Task instructions
Reproduce the data below, swapping each occurrence of "latitude" for "lat" and keeping every other character the same.

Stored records
** BEGIN **
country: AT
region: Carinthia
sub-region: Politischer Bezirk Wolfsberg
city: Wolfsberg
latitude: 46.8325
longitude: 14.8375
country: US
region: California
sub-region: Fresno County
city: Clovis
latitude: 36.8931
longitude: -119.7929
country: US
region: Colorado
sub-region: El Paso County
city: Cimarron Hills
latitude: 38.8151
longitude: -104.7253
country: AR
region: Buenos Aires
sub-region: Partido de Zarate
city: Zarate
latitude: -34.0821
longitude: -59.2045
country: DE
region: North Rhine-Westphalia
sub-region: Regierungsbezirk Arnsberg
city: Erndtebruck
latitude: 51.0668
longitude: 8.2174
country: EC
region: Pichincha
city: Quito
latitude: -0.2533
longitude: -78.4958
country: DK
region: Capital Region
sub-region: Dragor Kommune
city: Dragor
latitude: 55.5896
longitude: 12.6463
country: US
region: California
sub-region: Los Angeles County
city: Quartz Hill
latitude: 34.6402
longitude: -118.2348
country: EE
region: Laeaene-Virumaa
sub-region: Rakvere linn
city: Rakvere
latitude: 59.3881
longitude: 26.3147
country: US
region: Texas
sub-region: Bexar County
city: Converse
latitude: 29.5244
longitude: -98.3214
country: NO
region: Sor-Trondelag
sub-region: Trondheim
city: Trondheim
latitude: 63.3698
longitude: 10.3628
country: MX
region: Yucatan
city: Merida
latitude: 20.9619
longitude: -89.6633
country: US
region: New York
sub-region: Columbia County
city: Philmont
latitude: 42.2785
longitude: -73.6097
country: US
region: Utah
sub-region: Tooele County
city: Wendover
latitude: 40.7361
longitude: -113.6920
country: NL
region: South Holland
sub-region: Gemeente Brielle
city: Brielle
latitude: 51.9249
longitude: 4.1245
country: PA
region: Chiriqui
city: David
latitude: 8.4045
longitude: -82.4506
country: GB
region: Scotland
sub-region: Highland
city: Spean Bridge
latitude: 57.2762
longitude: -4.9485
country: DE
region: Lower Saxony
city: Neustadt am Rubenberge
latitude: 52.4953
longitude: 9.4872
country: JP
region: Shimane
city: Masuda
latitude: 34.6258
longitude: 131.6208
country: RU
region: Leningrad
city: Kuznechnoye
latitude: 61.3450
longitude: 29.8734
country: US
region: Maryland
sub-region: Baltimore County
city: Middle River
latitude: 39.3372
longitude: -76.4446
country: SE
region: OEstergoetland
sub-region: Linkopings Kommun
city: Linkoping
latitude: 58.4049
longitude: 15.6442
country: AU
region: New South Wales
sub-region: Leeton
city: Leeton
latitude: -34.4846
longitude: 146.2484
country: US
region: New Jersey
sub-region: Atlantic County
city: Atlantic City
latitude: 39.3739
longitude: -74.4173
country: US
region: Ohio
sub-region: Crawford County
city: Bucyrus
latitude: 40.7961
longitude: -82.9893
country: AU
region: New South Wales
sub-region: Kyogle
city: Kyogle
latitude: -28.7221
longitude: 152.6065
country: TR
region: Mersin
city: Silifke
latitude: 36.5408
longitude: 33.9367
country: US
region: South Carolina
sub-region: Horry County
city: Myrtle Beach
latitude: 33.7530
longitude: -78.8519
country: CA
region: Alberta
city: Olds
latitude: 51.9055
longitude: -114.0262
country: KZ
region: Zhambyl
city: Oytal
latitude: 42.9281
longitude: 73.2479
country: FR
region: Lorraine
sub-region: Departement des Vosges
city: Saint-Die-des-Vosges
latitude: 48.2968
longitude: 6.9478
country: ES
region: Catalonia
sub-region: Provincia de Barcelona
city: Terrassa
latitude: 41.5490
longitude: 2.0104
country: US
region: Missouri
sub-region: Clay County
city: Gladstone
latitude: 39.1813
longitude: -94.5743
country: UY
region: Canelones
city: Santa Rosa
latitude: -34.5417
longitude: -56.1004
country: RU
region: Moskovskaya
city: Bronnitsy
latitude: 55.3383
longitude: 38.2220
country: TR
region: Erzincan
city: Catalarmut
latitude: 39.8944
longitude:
** END **
Task output
country: AT
region: Carinthia
sub-region: Politischer Bezirk Wolfsberg
city: Wolfsberg
lat: 46.8325
longitude: 14.8375
country: US
region: California
sub-region: Fresno County
city: Clovis
lat: 36.8931
longitude: -119.7929
country: US
region: Colorado
sub-region: El Paso County
city: Cimarron Hills
lat: 38.8151
longitude: -104.7253
country: AR
region: Buenos Aires
sub-region: Partido de Zarate
city: Zarate
lat: -34.0821
longitude: -59.2045
country: DE
region: North Rhine-Westphalia
sub-region: Regierungsbezirk Arnsberg
city: Erndtebruck
lat: 51.0668
longitude: 8.2174
country: EC
region: Pichincha
city: Quito
lat: -0.2533
longitude: -78.4958
country: DK
region: Capital Region
sub-region: Dragor Kommune
city: Dragor
lat: 55.5896
longitude: 12.6463
country: US
region: California
sub-region: Los Angeles County
city: Quartz Hill
lat: 34.6402
longitude: -118.2348
country: EE
region: Laeaene-Virumaa
sub-region: Rakvere linn
city: Rakvere
lat: 59.3881
longitude: 26.3147
country: US
region: Texas
sub-region: Bexar County
city: Converse
lat: 29.5244
longitude: -98.3214
country: NO
region: Sor-Trondelag
sub-region: Trondheim
city: Trondheim
lat: 63.3698
longitude: 10.3628
country: MX
region: Yucatan
city: Merida
lat: 20.9619
longitude: -89.6633
country: US
region: New York
sub-region: Columbia County
city: Philmont
lat: 42.2785
longitude: -73.6097
country: US
region: Utah
sub-region: Tooele County
city: Wendover
lat: 40.7361
longitude: -113.6920
country: NL
region: South Holland
sub-region: Gemeente Brielle
city: Brielle
lat: 51.9249
longitude: 4.1245
country: PA
region: Chiriqui
city: David
lat: 8.4045
longitude: -82.4506
country: GB
region: Scotland
sub-region: Highland
city: Spean Bridge
lat: 57.2762
longitude: -4.9485
country: DE
region: Lower Saxony
city: Neustadt am Rubenberge
lat: 52.4953
longitude: 9.4872
country: JP
region: Shimane
city: Masuda
lat: 34.6258
longitude: 131.6208
country: RU
region: Leningrad
city: Kuznechnoye
lat: 61.3450
longitude: 29.8734
country: US
region: Maryland
sub-region: Baltimore County
city: Middle River
lat: 39.3372
longitude: -76.4446
country: SE
region: OEstergoetland
sub-region: Linkopings Kommun
city: Linkoping
lat: 58.4049
longitude: 15.6442
country: AU
region: New South Wales
sub-region: Leeton
city: Leeton
lat: -34.4846
longitude: 146.2484
country: US
region: New Jersey
sub-region: Atlantic County
city: Atlantic City
lat: 39.3739
longitude: -74.4173
country: US
region: Ohio
sub-region: Crawford County
city: Bucyrus
lat: 40.7961
longitude: -82.9893
country: AU
region: New South Wales
sub-region: Kyogle
city: Kyogle
lat: -28.7221
longitude: 152.6065
country: TR
region: Mersin
city: Silifke
lat: 36.5408
longitude: 33.9367
country: US
region: South Carolina
sub-region: Horry County
city: Myrtle Beach
lat: 33.7530
longitude: -78.8519
country: CA
region: Alberta
city: Olds
lat: 51.9055
longitude: -114.0262
country: KZ
region: Zhambyl
city: Oytal
lat: 42.9281
longitude: 73.2479
country: FR
region: Lorraine
sub-region: Departement des Vosges
city: Saint-Die-des-Vosges
lat: 48.2968
longitude: 6.9478
country: ES
region: Catalonia
sub-region: Provincia de Barcelona
city: Terrassa
lat: 41.5490
longitude: 2.0104
country: US
region: Missouri
sub-region: Clay County
city: Gladstone
lat: 39.1813
longitude: -94.5743
country: UY
region: Canelones
city: Santa Rosa
lat: -34.5417
longitude: -56.1004
country: RU
region: Moskovskaya
city: Bronnitsy
lat: 55.3383
longitude: 38.2220
country: TR
region: Erzincan
city: Catalarmut
lat: 39.8944
longitude:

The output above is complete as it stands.